→ Work instruction
Reproduce every line below word for word, leaving the pictures out of your answer.
- - - - - - -
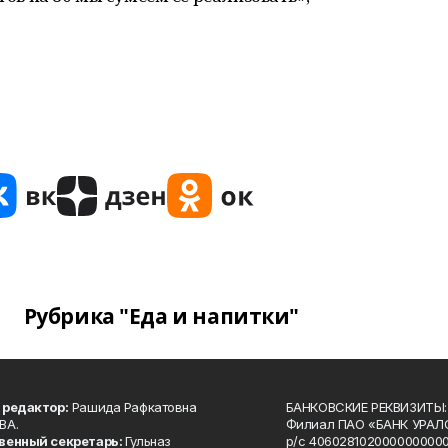
Рубрика "Еда и напитки"
 редактор:
Рашида Рафкатовна
БАНКОВСКИЕ РЕКВИЗИТЫ:
ВА.
Филиал ПАО «БАНК УРАЛС
венный секретарь:
Гульназ
р/с 4060281020000000000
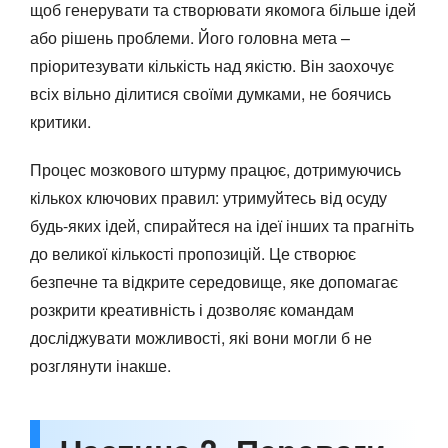
щоб генерувати та створювати якомога більше ідей
або рішень проблеми. Його головна мета –
пріоритезувати кількість над якістю. Він заохочує
всіх вільно ділитися своїми думками, не боячись
критики.
Процес мозкового штурму працює, дотримуючись
кількох ключових правил: утримуйтесь від осуду
будь-яких ідей, спирайтеся на ідеї інших та прагніть
до великої кількості пропозицій. Це створює
безпечне та відкрите середовище, яке допомагає
розкрити креативність і дозволяє командам
досліджувати можливості, які вони могли б не
розглянути інакше.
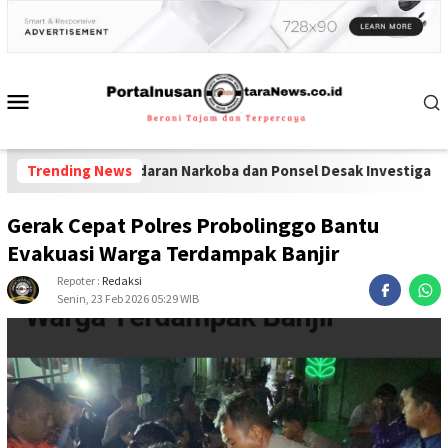
adi Peredaran Narkoba dan Ponsel Desak Investigasi Menyeluruh d
Trending News
Gerak Cepat Polres Probolinggo Bantu
Evakuasi Warga Terdampak Banjir
Repoter :
Redaksi
Senin, 23 Feb 2026 05:29 WIB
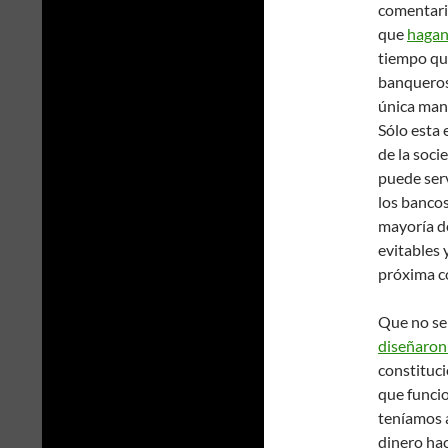
comentaris
que
hagan
tiempo que
banqueros 
única mane
Sólo esta 
de la soci
puede serv
los bancos
mayoría de
evitables 
próxima c
Que no se
diseñaron
constituci
que funcio
teníamos a
dinero hac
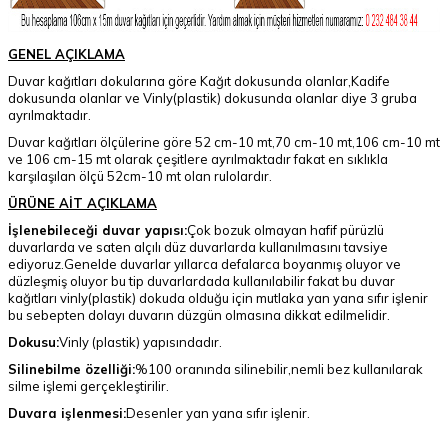
GENEL AÇIKLAMA
Duvar kağıtları dokularına göre Kağıt dokusunda olanlar,Kadife
dokusunda olanlar ve Vinly(plastik) dokusunda olanlar diye 3 gruba
ayrılmaktadır.
Duvar kağıtları ölçülerine göre 52 cm-10 mt,70 cm-10 mt,106 cm-10 mt
ve 106 cm-15 mt olarak çeşitlere ayrılmaktadır fakat en sıklıkla
karşılaşılan ölçü 52cm-10 mt olan rulolardır.
ÜRÜNE AİT AÇIKLAMA
İşlenebileceği duvar yapısı:
Çok bozuk olmayan hafif pürüzlü
duvarlarda ve saten alçılı düz duvarlarda kullanılmasını tavsiye
ediyoruz.Genelde duvarlar yıllarca defalarca boyanmış oluyor ve
düzleşmiş oluyor bu tip duvarlardada kullanılabilir fakat bu duvar
kağıtları vinly(plastik) dokuda olduğu için mutlaka yan yana sıfır işlenir
bu sebepten dolayı duvarın düzgün olmasına dikkat edilmelidir.
Dokusu:
Vinly (plastik) yapısındadır.
Silinebilme özelliği:
%100 oranında silinebilir,nemli bez kullanılarak
silme işlemi gerçekleştirilir.
Duvara işlenmesi:
Desenler yan yana sıfır işlenir.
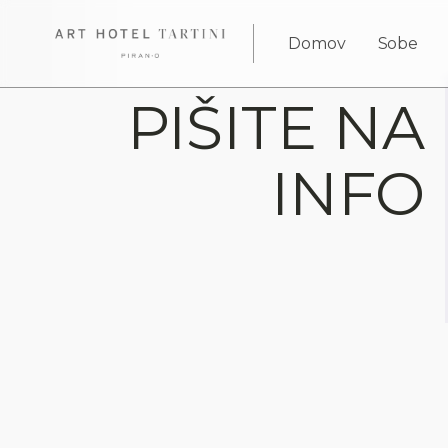
Domov
Sobe
PIŠITE NA
INFO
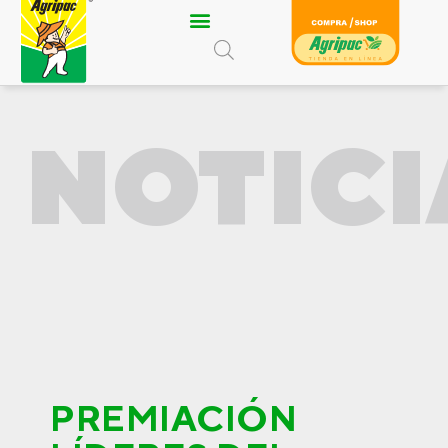
Ir
al
contenido
NOTICI
PREMIACIÓN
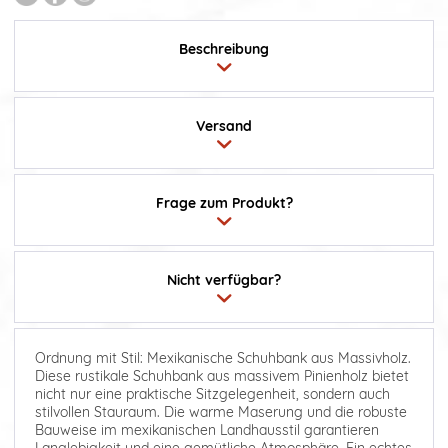
Beschreibung
Versand
Frage zum Produkt?
Nicht verfügbar?
Ordnung mit Stil: Mexikanische Schuhbank aus Massivholz.
Diese rustikale Schuhbank aus massivem Pinienholz bietet
nicht nur eine praktische Sitzgelegenheit, sondern auch
stilvollen Stauraum. Die warme Maserung und die robuste
Bauweise im mexikanischen Landhausstil garantieren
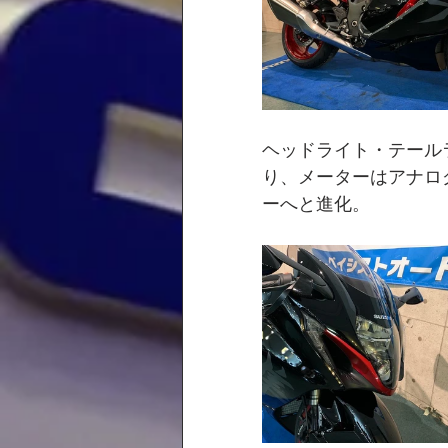
ヘッドライト・テール
り、メーターはアナロ
ーへと進化。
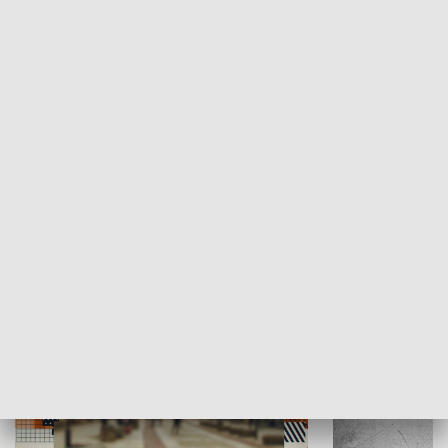
Moje miejsce
Winda region
HISTORIA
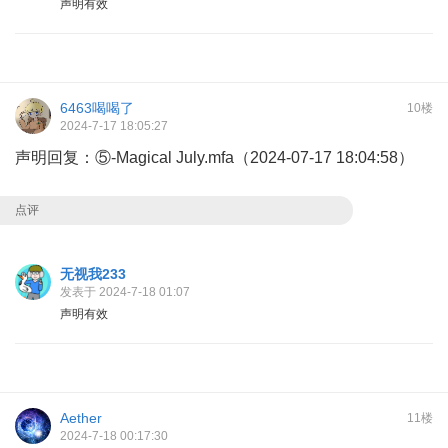
声明有效
6463喝喝了
10楼
2024-7-17 18:05:27
声明回复：⑤-Magical July.mfa（2024-07-17 18:04:58）
点评
无视我233
发表于 2024-7-18 01:07
声明有效
Aether
11楼
2024-7-18 00:17:30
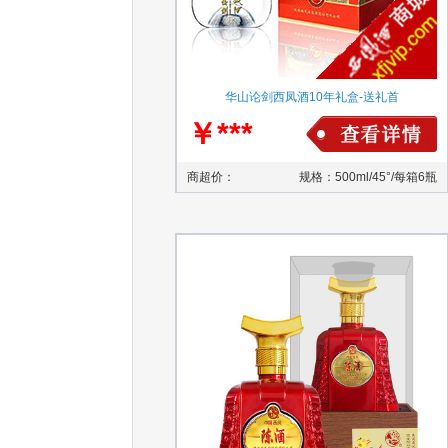
华山论剑西凤酒10年礼盒-送礼首
￥***
商超价：
规格：500ml/45°/每箱6瓶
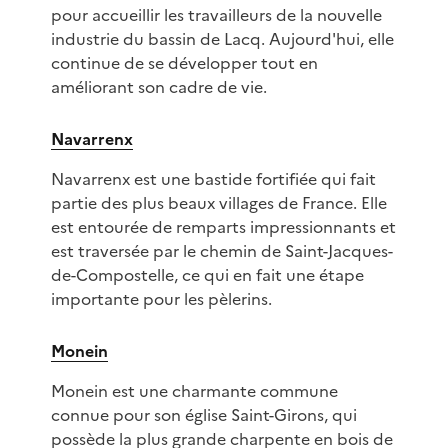
pour accueillir les travailleurs de la nouvelle
industrie du bassin de Lacq. Aujourd'hui, elle
continue de se développer tout en
améliorant son cadre de vie.
Navarrenx
Navarrenx est une bastide fortifiée qui fait
partie des plus beaux villages de France. Elle
est entourée de remparts impressionnants et
est traversée par le chemin de Saint-Jacques-
de-Compostelle, ce qui en fait une étape
importante pour les pèlerins.
Monein
Monein est une charmante commune
connue pour son église Saint-Girons, qui
possède la plus grande charpente en bois de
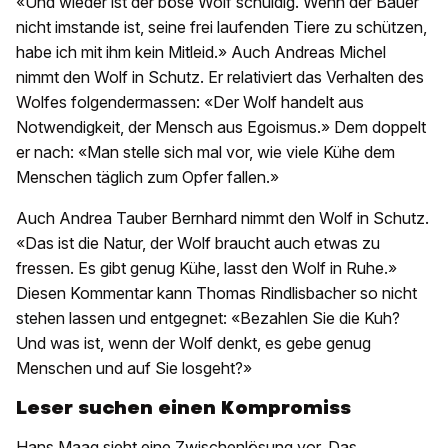
«Und wieder ist der böse Wolf schuldig. Wenn der Bauer
nicht imstande ist, seine frei laufenden Tiere zu schützen,
habe ich mit ihm kein Mitleid.» Auch Andreas Michel
nimmt den Wolf in Schutz. Er relativiert das Verhalten des
Wolfes folgendermassen: «Der Wolf handelt aus
Notwendigkeit, der Mensch aus Egoismus.» Dem doppelt
er nach: «Man stelle sich mal vor, wie viele Kühe dem
Menschen täglich zum Opfer fallen.»
Auch Andrea Tauber Bernhard nimmt den Wolf in Schutz.
«Das ist die Natur, der Wolf braucht auch etwas zu
fressen. Es gibt genug Kühe, lasst den Wolf in Ruhe.»
Diesen Kommentar kann Thomas Rindlisbacher so nicht
stehen lassen und entgegnet: «Bezahlen Sie die Kuh?
Und was ist, wenn der Wolf denkt, es gebe genug
Menschen und auf Sie losgeht?»
Leser suchen einen Kompromiss
Hans Maag sieht eine Zwischenlösung vor. Das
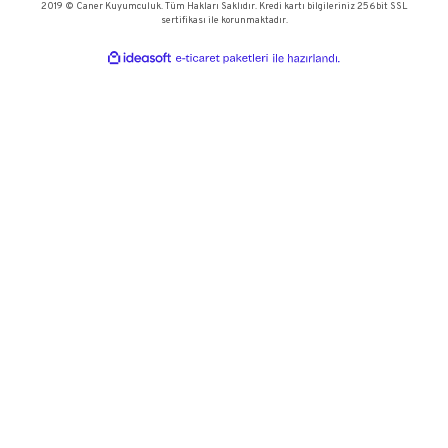
Sonsuzluk Bileklik
İtalyan Burgu Bi
11.141,31 TL
72.767,35
15.916,16 TL
103.953,36 
1
2
3
4
KURUMSAL
KATEGORİLER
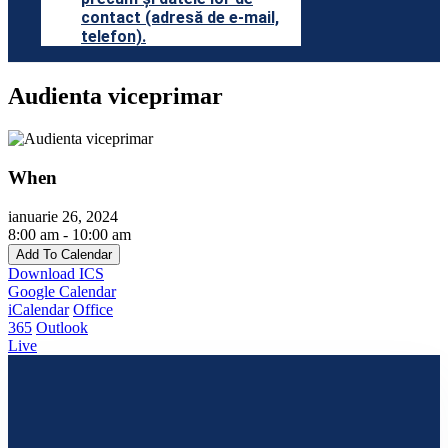
contact (adresă de e-mail,
telefon).
Audienta viceprimar
When
ianuarie 26, 2024
8:00 am - 10:00 am
Add To Calendar
Download ICS
Google Calendar
iCalendar
Office
365
Outlook
Live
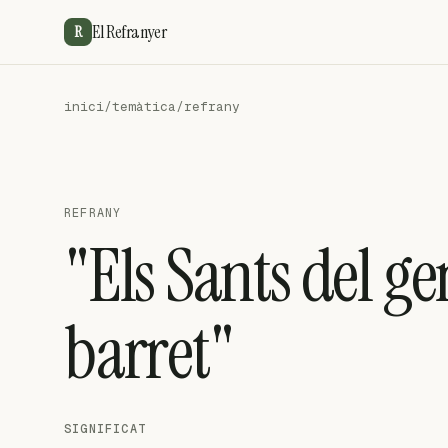
El Refranyer
R
inici
/
temàtica
/
refrany
REFRANY
"Els Sants del ge
barret"
SIGNIFICAT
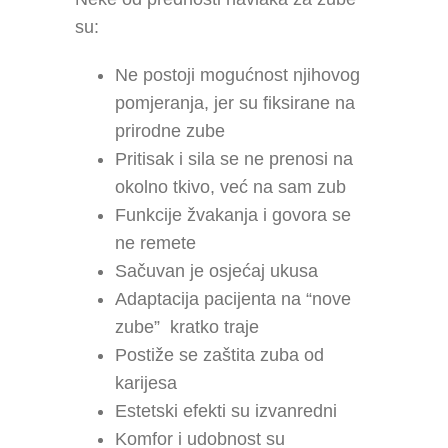
su:
Ne postoji mogućnost njihovog
pomjeranja, jer su fiksirane na
prirodne zube
Pritisak i sila se ne prenosi na
okolno tkivo, već na sam zub
Funkcije žvakanja i govora se
ne remete
Sačuvan je osjećaj ukusa
Adaptacija pacijenta na “nove
zube” kratko traje
Postiže se zaštita zuba od
karijesa
Estetski efekti su izvanredni
Komfor i udobnost su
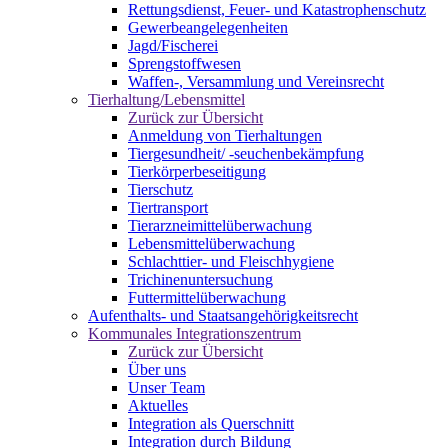
Rettungsdienst, Feuer- und Katastrophenschutz
Gewerbeangelegenheiten
Jagd/Fischerei
Sprengstoffwesen
Waffen-, Versammlung und Vereinsrecht
Tierhaltung/Lebensmittel
Zurück zur Übersicht
Anmeldung von Tierhaltungen
Tiergesundheit/ -seuchenbekämpfung
Tierkörperbeseitigung
Tierschutz
Tiertransport
Tierarzneimittelüberwachung
Lebensmittelüberwachung
Schlachttier- und Fleischhygiene
Trichinenuntersuchung
Futtermittelüberwachung
Aufenthalts- und Staatsangehörigkeitsrecht
Kommunales Integrationszentrum
Zurück zur Übersicht
Über uns
Unser Team
Aktuelles
Integration als Querschnitt
Integration durch Bildung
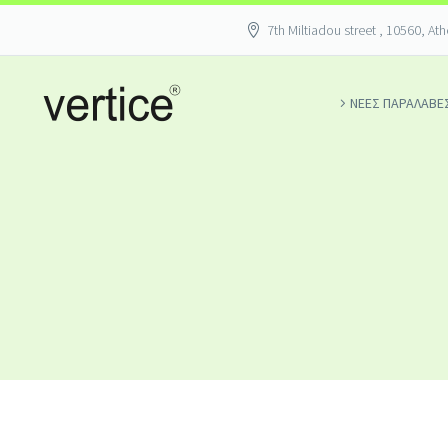
7th Miltiadou street , 10560, At
ΝΕΕΣ ΠΑΡΑΛΑΒΕ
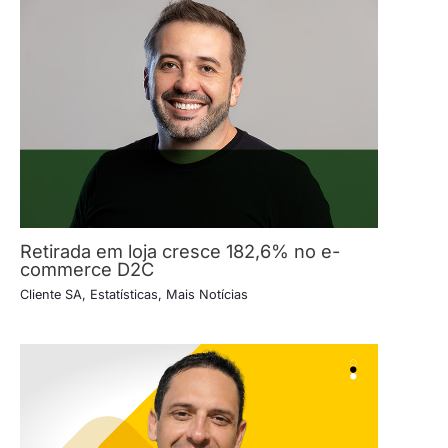
Retirada em loja cresce 182,6% no e-
commerce D2C
Cliente SA
,
Estatísticas
,
Mais Notícias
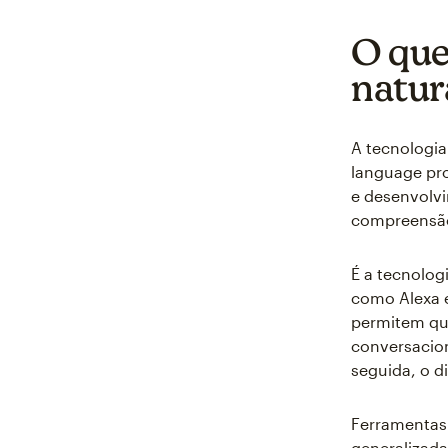
O que
natur
A tecnologia
language pro
e desenvolv
compreensão
É a tecnologi
como Alexa e
permitem que
conversacio
seguida, o d
Ferramentas
generalizadas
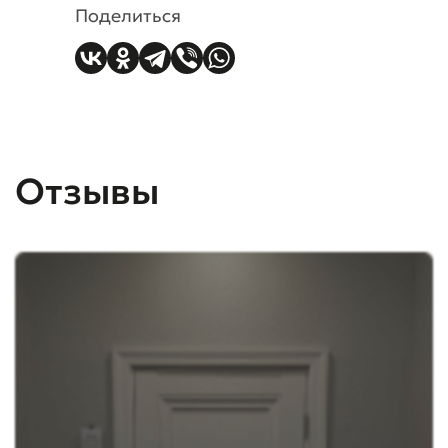
Поделиться
Отзывы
- - - - - - -
→ Expected answer
Рубрика "Еда и напитки"
 редактор:
Рашида Рафкатовна
БАНКОВСКИЕ РЕКВИЗИТЫ:
ВА.
Филиал ПАО «БАНК УРАЛС
венный секретарь:
Гульназ
р/с 4060281020000000000
щоб генерувати та створювати якомога більше ідей
або рішень проблеми. Його головна мета –
пріоритезувати кількість над якістю. Він заохочує
всіх вільно ділитися своїми думками, не боячись
критики.
Процес мозкового штурму працює, дотримуючись
кількох ключових правил: утримуйтесь від осуду
будь-яких ідей, спирайтеся на ідеї інших та прагніть
до великої кількості пропозицій. Це створює
безпечне та відкрите середовище, яке допомагає
розкрити креативність і дозволяє командам
досліджувати можливості, які вони могли б не
розглянути інакше.
adi Peredaran Narkoba dan Ponsel Desak Investigasi Menyeluruh d
Trending News
Gerak Cepat Polres Probolinggo Bantu
Evakuasi Warga Terdampak Banjir
Repoter :
Redaksi
Senin, 23 Feb 2026 05:29 WIB
comentaris
que
hagan
tiempo que
banqueros 
única mane
Sólo esta 
de la soci
puede serv
los bancos
mayoría de
evitables 
próxima c
Que no se
diseñaron
constituci
que funcio
teníamos a
dinero hac
GENEL AÇIKLAMA
Duvar kağıtları dokularına göre Kağıt dokusunda olanlar,Kadife
dokusunda olanlar ve Vinly(plastik) dokusunda olanlar diye 3 gruba
ayrılmaktadır.
Duvar kağıtları ölçülerine göre 52 cm-10 mt,70 cm-10 mt,106 cm-10 mt
ve 106 cm-15 mt olarak çeşitlere ayrılmaktadır fakat en sıklıkla
karşılaşılan ölçü 52cm-10 mt olan rulolardır.
ÜRÜNE AİT AÇIKLAMA
İşlenebileceği duvar yapısı:
Çok bozuk olmayan hafif pürüzlü
duvarlarda ve saten alçılı düz duvarlarda kullanılmasını tavsiye
ediyoruz.Genelde duvarlar yıllarca defalarca boyanmış oluyor ve
düzleşmiş oluyor bu tip duvarlardada kullanılabilir fakat bu duvar
kağıtları vinly(plastik) dokuda olduğu için mutlaka yan yana sıfır işlenir
bu sebepten dolayı duvarın düzgün olmasına dikkat edilmelidir.
Dokusu:
Vinly (plastik) yapısındadır.
Silinebilme özelliği:
%100 oranında silinebilir,nemli bez kullanılarak
silme işlemi gerçekleştirilir.
Duvara işlenmesi:
Desenler yan yana sıfır işlenir.
Domov
Sobe
PIŠITE NA
INFO
Ir
al
contenido
NOTICI
PREMIACIÓN
Beschreibung
Versand
Frage zum Produkt?
Nicht verfügbar?
Ordnung mit Stil: Mexikanische Schuhbank aus Massivholz.
Diese rustikale Schuhbank aus massivem Pinienholz bietet
nicht nur eine praktische Sitzgelegenheit, sondern auch
stilvollen Stauraum. Die warme Maserung und die robuste
Bauweise im mexikanischen Landhausstil garantieren
ヘッドライト・テール
り、メーターはアナロ
ーへと進化。
Moje miejsce
Winda region
HISTORIA
声明有效
6463喝喝了
10楼
2024-7-17 18:05:27
声明回复：⑤-Magical July.mfa（2024-07-17 18:04:58）
点评
无视我233
发表于 2024-7-18 01:07
声明有效
Aether
11楼
2024-7-18 00:17:30
华山论剑西凤酒10年礼盒-送礼首
￥***
商超价：
规格：500ml/45°/每箱6瓶
pour accueillir les travailleurs de la nouvelle
industrie du bassin de Lacq. Aujourd'hui, elle
continue de se développer tout en
améliorant son cadre de vie.
Navarrenx
Navarrenx est une bastide fortifiée qui fait
partie des plus beaux villages de France. Elle
est entourée de remparts impressionnants et
est traversée par le chemin de Saint-Jacques-
de-Compostelle, ce qui en fait une étape
importante pour les pèlerins.
Monein
Monein est une charmante commune
connue pour son église Saint-Girons, qui
possède la plus grande charpente en bois de
«Und wieder ist der böse Wolf schuldig. Wenn der Bauer
nicht imstande ist, seine frei laufenden Tiere zu schützen,
habe ich mit ihm kein Mitleid.» Auch Andreas Michel
nimmt den Wolf in Schutz. Er relativiert das Verhalten des
Wolfes folgendermassen: «Der Wolf handelt aus
Notwendigkeit, der Mensch aus Egoismus.» Dem doppelt
er nach: «Man stelle sich mal vor, wie viele Kühe dem
Menschen täglich zum Opfer fallen.»
Auch Andrea Tauber Bernhard nimmt den Wolf in Schutz.
«Das ist die Natur, der Wolf braucht auch etwas zu
fressen. Es gibt genug Kühe, lasst den Wolf in Ruhe.»
Diesen Kommentar kann Thomas Rindlisbacher so nicht
stehen lassen und entgegnet: «Bezahlen Sie die Kuh?
Und was ist, wenn der Wolf denkt, es gebe genug
Menschen und auf Sie losgeht?»
Leser suchen einen Kompromiss
Hans Maag sieht eine Zwischenlösung vor. Das
Sonsuzluk Bileklik
İtalyan Burgu Bi
11.141,31 TL
72.767,35
15.916,16 TL
103.953,36 
1
2
3
4
KURUMSAL
KATEGORİLER
contact (adresă de e-mail,
telefon).
Audienta viceprimar
When
ianuarie 26, 2024
8:00 am - 10:00 am
Add To Calendar
Download ICS
Google Calendar
iCalendar
Office
365
Outlook
Live
El Refranyer
R
inici
/
temàtica
/
refrany
REFRANY
"Els Sants del ge
barret"
SIGNIFICAT
su:
Ne postoji mogućnost njihovog
pomjeranja, jer su fiksirane na
prirodne zube
Pritisak i sila se ne prenosi na
okolno tkivo, već na sam zub
Funkcije žvakanja i govora se
ne remete
Sačuvan je osjećaj ukusa
Adaptacija pacijenta na “nove
zube” kratko traje
Postiže se zaštita zuba od
karijesa
Estetski efekti su izvanredni
Komfor i udobnost su
Rettungsdienst, Feuer- und Katastrophenschutz
Gewerbeangelegenheiten
Jagd/Fischerei
Sprengstoffwesen
Waffen-, Versammlung und Vereinsrecht
Tierhaltung/Lebensmittel
Zurück zur Übersicht
Anmeldung von Tierhaltungen
Tiergesundheit/ -seuchenbekämpfung
Tierkörperbeseitigung
Tierschutz
Tiertransport
Tierarzneimittelüberwachung
Lebensmittelüberwachung
Schlachttier- und Fleischhygiene
Trichinenuntersuchung
Futtermittelüberwachung
Aufenthalts- und Staatsangehörigkeitsrecht
Kommunales Integrationszentrum
Zurück zur Übersicht
Über uns
Unser Team
Aktuelles
Integration als Querschnitt
Integration durch Bildung
7th Miltiadou street , 10560, At
ΝΕΕΣ ΠΑΡΑΛΑΒΕ
Retirada em loja cresce 182,6% no e-
commerce D2C
Cliente SA
,
Estatísticas
,
Mais Notícias
O que
natur
A tecnologia
language pro
e desenvolv
compreensão
É a tecnologi
como Alexa e
permitem que
conversacio
seguida, o d
Ferramentas
generalizadas
Поделиться
Отзывы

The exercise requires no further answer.